Abstract
The increasing prevalence of multidrug-resistant bacteria presents a major public health
challenge, necessitating novel antimicrobial strategies. This study evaluates the antimicrobial
activity and mechanisms of action of three synthetic heterocyclic compounds: Compound A
(2-amino-4-phenylpyrimido[1,2-a]benzimidazole), Compound B (2-imino-4-phenyl-2H-1,3-
thiazino[3,2-a]benzimidazole), and Compound C (2-imino-4-phenyl-pyrimido[1,2-
a]benzoxazole). Their antibacterial effects were assessed against Escherichia coli (Gramnegative),
Staphylococcus aureus (Gram-positive), and Mycobacterium smegmatis (acid-fast)
using microbiological and mechanistic assays. All three compounds exhibited an MIC of
15.625 μg/mL, with species-specific MBC variations. E. coli displayed a higher MBC for
Compound B (62.5 μg/mL), while S. aureus and M. smegmatis had uniform MBCs of 31.25
μg/mL across all compounds. Mechanistic studies revealed that Compound B significantly
increased bacterial membrane permeability (57.0% in S. aureus, 43.6% in E. coli), suggesting
a membrane-destabilizing effect. Compound C exhibited the strongest efflux pump inhibition
in E. coli (50.3% ethidium bromide efflux reduction at 32 μg/mL), comparable to verapamil
(52.1% inhibition). Molecular docking studies predicted strong interactions between
Compound C and multiple efflux-associated proteins, particularly in 8TTE (-8.3 kcal/mol) and
8QKK (-8.0 kcal/mol), supporting its potential as an efflux pump inhibitor. Compound A also
exhibited high-affinity binding (-8.1 kcal/mol in 8TTE), reinforcing its inhibitory potential. In
contrast, Compound B displayed moderate docking scores (-7.5 to -7.9 kcal/mol), with stable
interactions in 4C48 involving key hydrophobic residues such as PHE727 and TRP809.

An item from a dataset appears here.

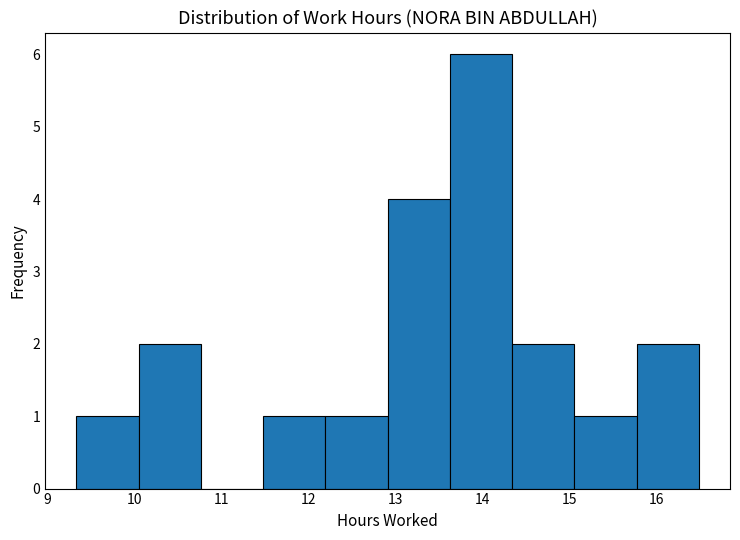

What is the height of the bar covering 14.3 to 15.1 on the x-axis? Neither the bar edges nor the heights are printed on the chart, so give them approximately, as read against the axes.

2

However, experimental validation of direct target binding is necessary. Synergy analysis
revealed that Compound B and Compound A exhibited strong synergy (FIC = 0.4) against S.

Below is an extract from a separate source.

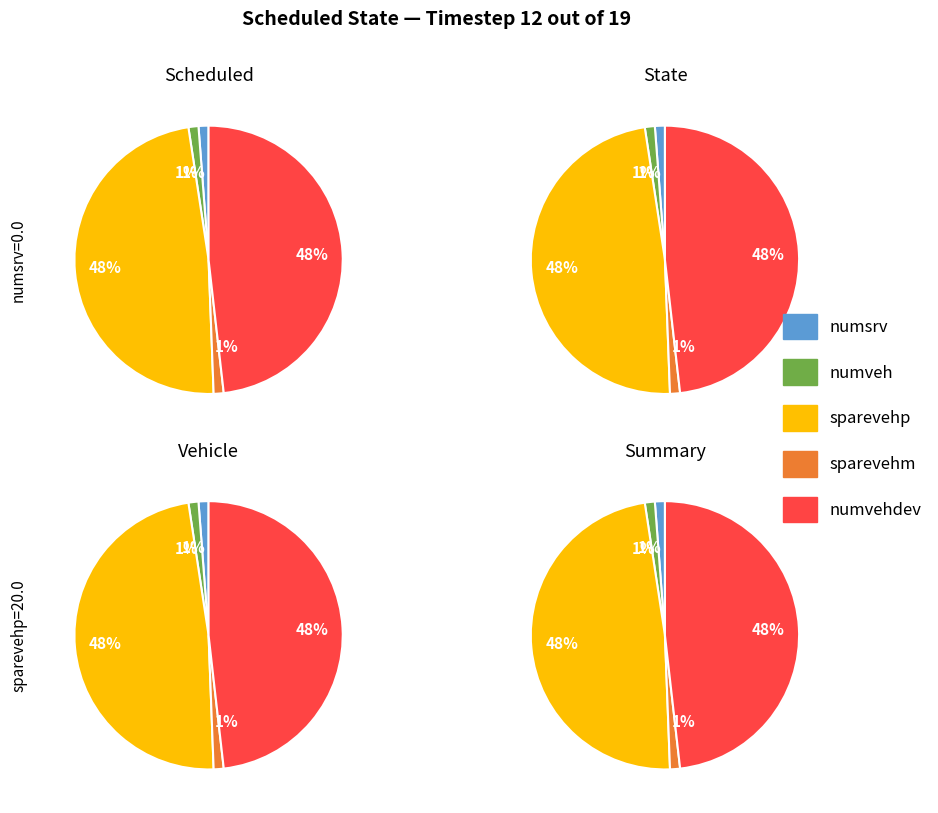

Which slice is the largest?

sparevehp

aureus, while the triple combination (A+B+C) produced additive effects (FIC = 1.4) rather
than enhanced synergy. Additionally, a non-linear fluorescence response was observed in M.

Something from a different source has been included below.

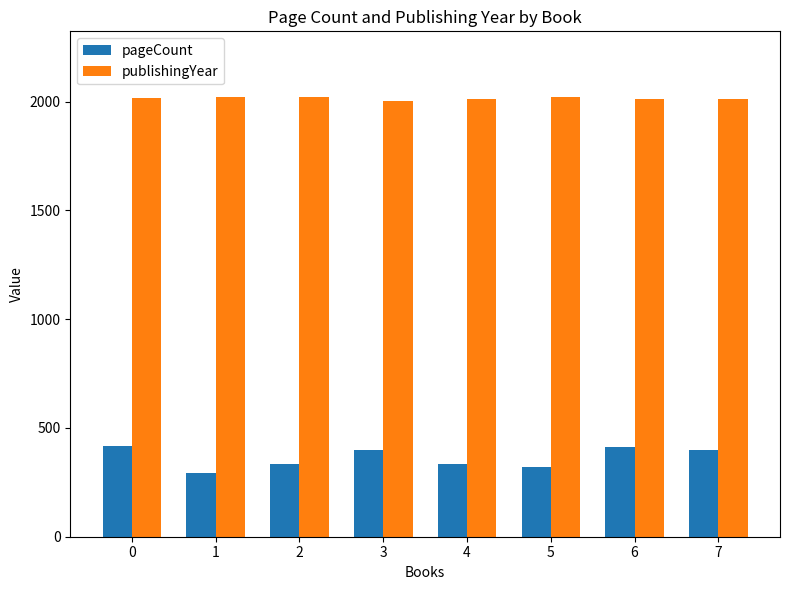

What is the highest value of the publishingYear series?

2020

smegmatis, suggesting potential fluorescence quenching or altered permeability dynamics at
high concentrations. These findings highlight the potential of these compounds in antimicrobial
development, particularly for targeting efflux-mediated resistance and bacterial membrane
integrity. However, cytotoxicity testing was not conducted in this study, and future work will
be necessary to evaluate the safety profile of these compounds in mammalian systems. Further
studies are required to assess their cytotoxicity, antibiotic potentiation effects, and
pharmacokinetics to determine their clinical applicability.